*** PASSAGE FOR REVIEW ***

Am I missing something, or have I just saved everybody from embarking on a doomed project? Somebody, please tell me I'm crazy.

the solution is simple and well explained in John Hait's PAHS e-book:
you need a second umbrella under the front of the house
see here:
http://www.norishouse.com/PAHS/UmbrellaHouse.html
John Hait’s book, PASSIVE ANNUAL HEAT STORAGE, Improving the Design of Earth Shelters, is still the best available book on PAHS.
You are cheating yourself if you don’t read it before building ANY earth sheltered home.
Frank

Frank, the solution shown in the umbrella house would be prohibitively expensive (excavation costs) in Paul's hillside wofati design. I would suggest that simply putting in a thermal barrier in the red area in Micky's drawing, to at least the footings/frost line, would be sufficient.

The PAHS article also mentions the importance of keeping the earth surrounding the house dry, hence the name, "umbrella house." A water barrier, as well as a thermal barrier, may be necessary to keep the earth under the house dry to a sufficient depth.

one can not hope to build up solar energy that is in contact with the water table:
the earth must be dry, which can take several months to two years to achieve under the umbrellas
a first layer of coarse sand or gravel or pebbles will avoid capilarity, this could be the water barrier
moving the house up 1 m in height against the hill will allow for the second umbrella,
which is the thermal barrier you suggest
this umbrella doesn't need to be large at all,
as long as the solar heat is contained in dry sand or soil
there is no flaw in the concept, it just may not be applicable everywhere
Frank

I think deserts would be the only place capable of controlling the ground moisture levels under a home with the umbrella techniques. Especially in wet years like the Eastern US is experiencing right now.. Someone make it stop for one freaking week please..

Brian, the term "desert" is relative, but I see what you mean. Missoula, where the PAHS was developed, is the Garden of Eden, compared to most of the West (minus the Cascades to the coast), but it is still drier than in the Mid-West, South and East of the US. Where I live is semi-arid and we get a little testy when someone describes it as desert. The desert starts thirty miles west.

Frank mentioned, it may take up to a couple of years for the mound of dirt to dry out, once the umbrella is up.

If a gravel barrier is not enough to break the capillary action, you could always put down a layer of plastic.

In wet areas or in the absence of a hillside, you would want to build a wofati on a berm (an earth-berm house on a berm) to isolate it from a shallow water table and possible flooding (Don't worry about where all that dirt will come from. You need a pond anyway -- right?).

*** End of PASSAGE FOR REVIEW ***
*** LISTED ENTRIES ***

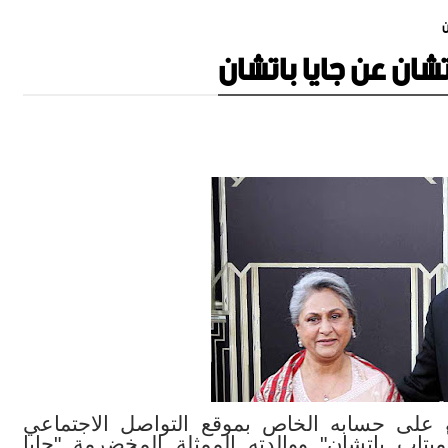
ن
ان عن جايا باتشان
على حسابه الخاص بموقع التواصل الاجتماعي
ميتاب باتشان" ووالدته الممثلة المخضرمة "جايا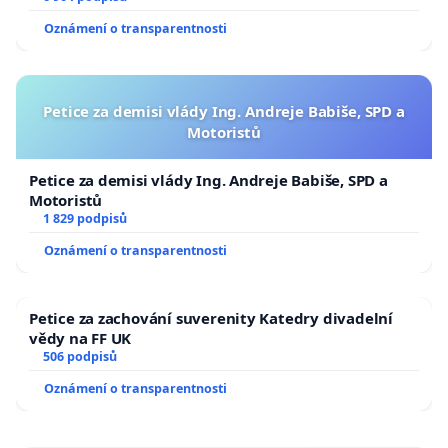
Oznámení o transparentnosti
Petice za demisi vlády Ing. Andreje Babiše, SPD a
Motoristů
Petice za demisi vlády Ing. Andreje Babiše, SPD a
Motoristů
1 829 podpisů
Oznámení o transparentnosti
Petice za zachování suverenity Katedry divadelní
vědy na FF UK
506 podpisů
Oznámení o transparentnosti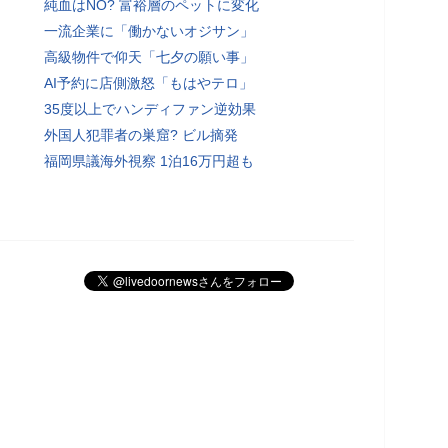
純血はNO? 富裕層のペットに変化
一流企業に「働かないオジサン」
高級物件で仰天「七夕の願い事」
AI予約に店側激怒「もはやテロ」
35度以上でハンディファン逆効果
外国人犯罪者の巣窟? ビル摘発
福岡県議海外視察 1泊16万円超も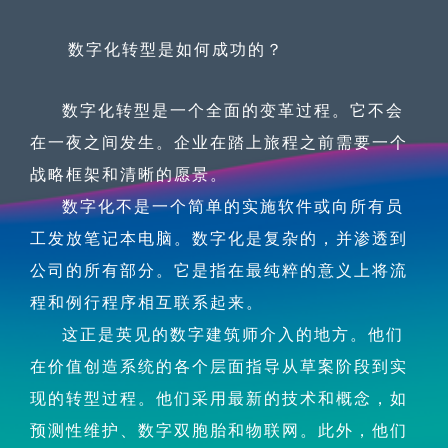
数字化转型是如何成功的？
数字化转型是一个全面的变革过程。它不会
在一夜之间发生。企业在踏上旅程之前需要一个
战略框架和清晰的愿景。
数字化不是一个简单的实施软件或向所有员
工发放笔记本电脑。数字化是复杂的，并渗透到
公司的所有部分。它是指在最纯粹的意义上将流
程和例行程序相互联系起来。
这正是英见的数字建筑师介入的地方。他们
在价值创造系统的各个层面指导从草案阶段到实
现的转型过程。他们采用最新的技术和概念，如
预测性维护、数字双胞胎和物联网。此外，他们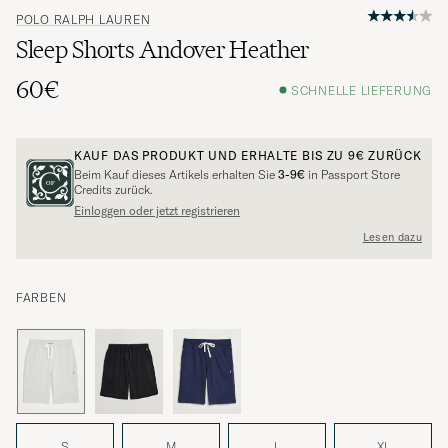
POLO RALPH LAUREN
Sleep Shorts Andover Heather
60€
SCHNELLE LIEFERUNG
KAUF DAS PRODUKT UND ERHALTE BIS ZU
9€
ZURÜCK
Beim Kauf dieses Artikels erhalten Sie
3-9€
in Passport Store
Credits zurück.
Einloggen oder jetzt registrieren
Lesen dazu
FARBEN
S
M
L
XL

*** End of LISTED ENTRIES ***

_WORK ORDER 1_
According to the forum thread on passive annual heat storage, how long can it take for the earth under the umbrellas to dry?
_WORK ORDER 2_
From the forum thread on passive annual heat storage, return everything from "Brian, the term" down to "umbrella is up.".
_WORK ORDER 3_
Write the next part of the forum thread on passive annual heat storage, starting after its last post.

_EXPECTED OUTPUT 1_
Several months to two years.

_EXPECTED OUTPUT 2_
Brian, the term "desert" is relative, but I see what you mean. Missoula, where the PAHS was developed, is the Garden of Eden, compared to most of the West (minus the Cascades to the coast), but it is still drier than in the Mid-West, South and East of the US. Where I live is semi-arid and we get a little testy when someone describes it as desert. The desert starts thirty miles west.

Frank mentioned, it may take up to a couple of years for the mound of dirt to dry out, once the umbrella is up.

_EXPECTED OUTPUT 3_
Frank, you're right that building the other side of the umbrella would address my concern, but one of the points of wofati is to build something freaky-cheap (that's the 'f', remember?) that works well. As Andrew points out, adding the umbrella on this side increases cost significantly. Also, because this umbrella would be a water barrier sloping toward the house, you would end up channeling water from 20' or more out right to the base of your wall, which is a recipe for trouble. Furthermore, any excavation on the uphill side will require a lot of careful engineering to ensure you don't end up buried under that hillside in the first big rainfall.

Andrew, I disagree with your suggestion that a water/thermal barrier down to the frost line would be sufficient. The earth under Hait's umbrella is more than just a thermal flywheel; it is also the insulative barrier. That's why it needs to stay dry. But even dry, earth is a poor insulator, which is why you need 20' or more of it to make an effective barrier to heat loss. Even going down 10' with a water/thermal barrier (for a down/up distance of 20' to the outside air) would not be sufficient because the earth outside the barrier would not stay dry. Again, it seems fixing the problem this way would be prohibitively expensive.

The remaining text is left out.